Starting tomorrow...

The 2011 LEYTR Railrover starts tomorrow at the crack of dawn, and will last for seven days. This year's itinerary has been assembled with a number of things in mind: different traction types; different journey types (commuter/express); different areas of the country that weren't covered in the 2005 LEYTR Railrover; and to maximise gluttony - for this is a First Class All-lines Railrover!!

There might only have been a gap of six years, but in 2005 neither of us travelled with a laptop, nor did we take advantage of free Wi-Fi on the few trains that offered it. This very blog hadn't started, either.
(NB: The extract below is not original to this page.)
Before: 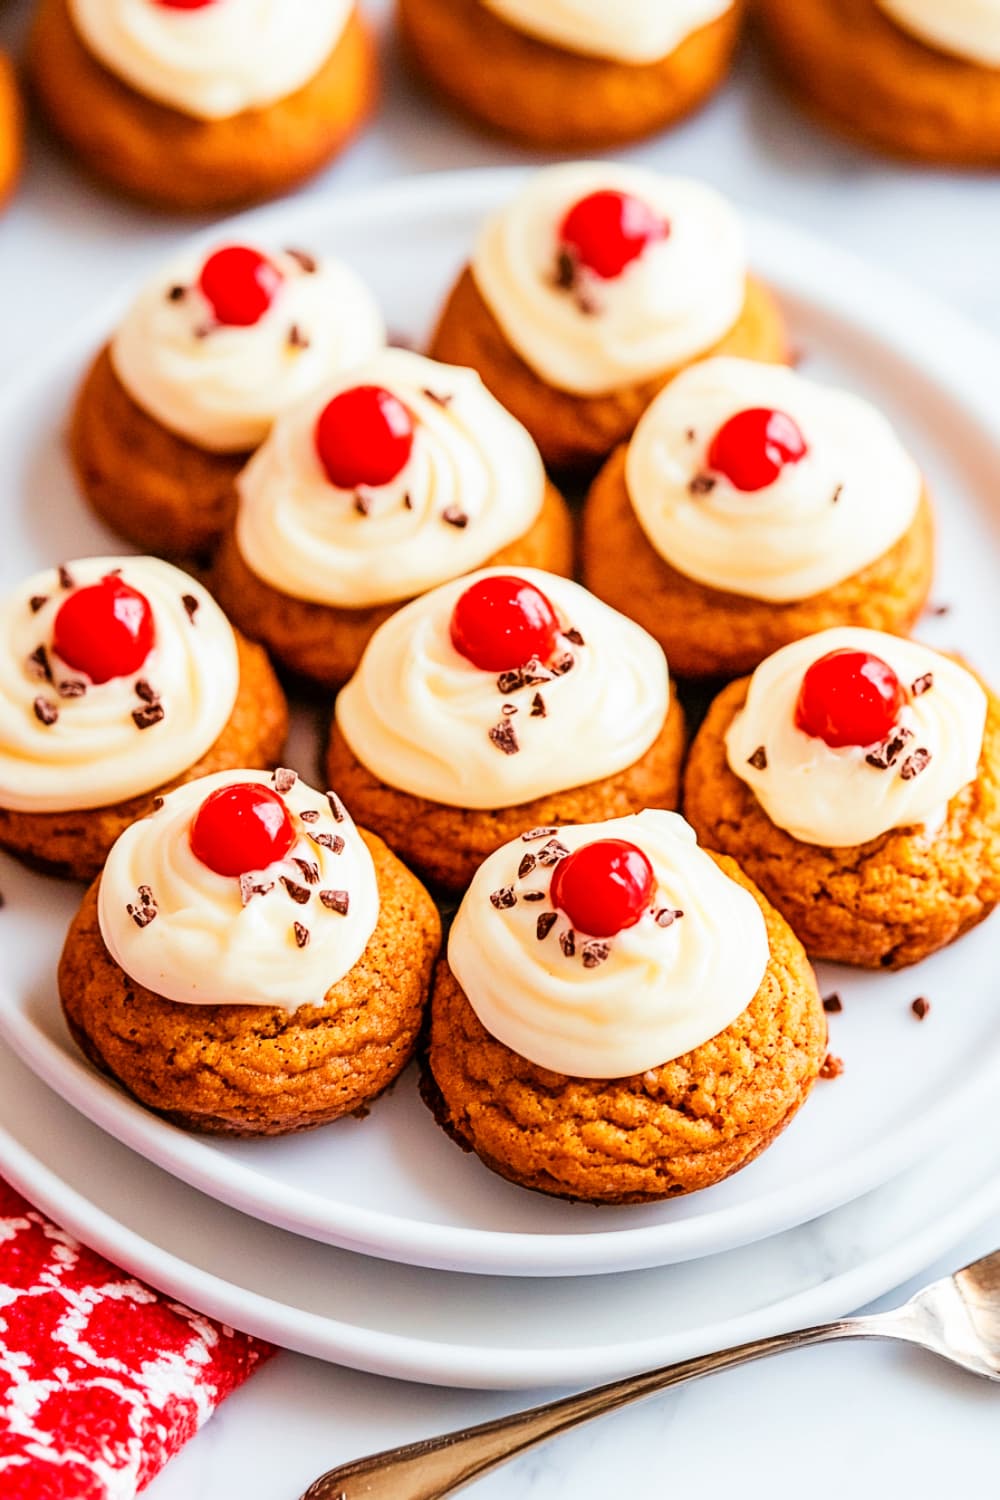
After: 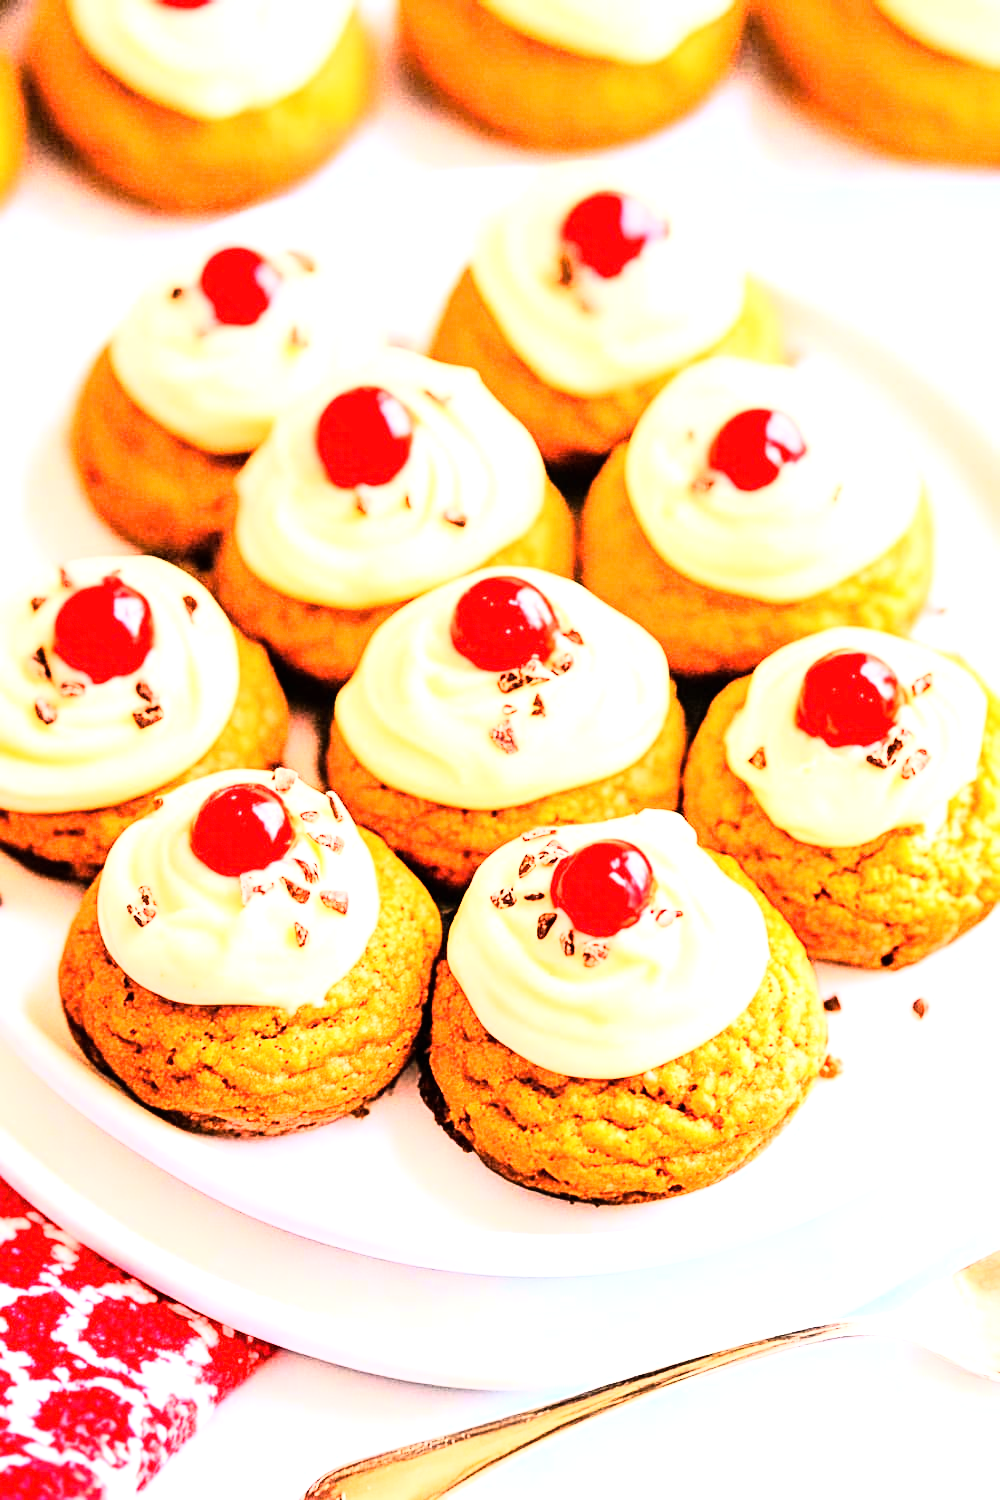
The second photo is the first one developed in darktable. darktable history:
rgb curve: curves: ch0 [(0, 0) (0.21, 0.15) (0.24, 0.21) (0.5, 0.75) (0.75, 0.96) (0.89, 0.99) (1, 1)]; ch1 [(0, 0.02) (0.21, 0.13) (0.25, 0.2) (0.5, 0.67) (0.75, 0.9) (0.89, 0.97) (1, 1)]; ch2 [(0, 0.02) (0.21, 0.13) (0.25, 0.2) (0.5, 0.67) (0.75, 0.9) (0.89, 0.97) (1, 1)], compensate middle gray true
exposure: black level correction 0, exposure 1.741 EV, compensate exposure bias true, compensate highlight preservation false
Virgin still ran Cross Country, GNER was providing Anglo-Scottish services along the ECML, the heritage slam-doors were plying their trade along the Lymmington Branch, First Great Western was operating many more Adelantes than today and Class 37s hauled the Caledonian Sleepers north of Edinburgh. Of the few buses we caught, Rapsons was still independent and Southern Vectis hadn't started scrapping cars. Wilts & Dorset had operational Bristol VRs and the 'more' network in Bournemouth was causing a stir. We both had slightly more hair and fewer wrinkles, too.

The forthcoming week-long jaunt involves two overnight sleeper services, the WAG Express, copious amounts of Pendolinos (Pendolina??), some Grand Central, T&W Metro, the Ffestiniog Railway, Settle-Carlisle, Airdrie-Bathgate, the TrawsCambria bus network, the lengthiest train journey in the UK and as many First Class Lounges as we can pack in. There'll also be some slightly less exciting elements that form personal firsts.

A day-by-day account will be uploaded to the blog, accompanied where possible with mobile phone photos. There's also our twitter feed (and Facebook for our friends). Upon completion, we'll provide photos and video of the trip.

In the six years that have passed, we both agree the single biggest leap in technology is the downloadable National Rail Timetable, stored on our laptop. In 2005 a certain book with over 2,000 pages had to be carted around!


1 comment:

Anonymous said...

If a singular Pendolino is Italian, lots of them might be Pendolini. Or stick to the English plural -s.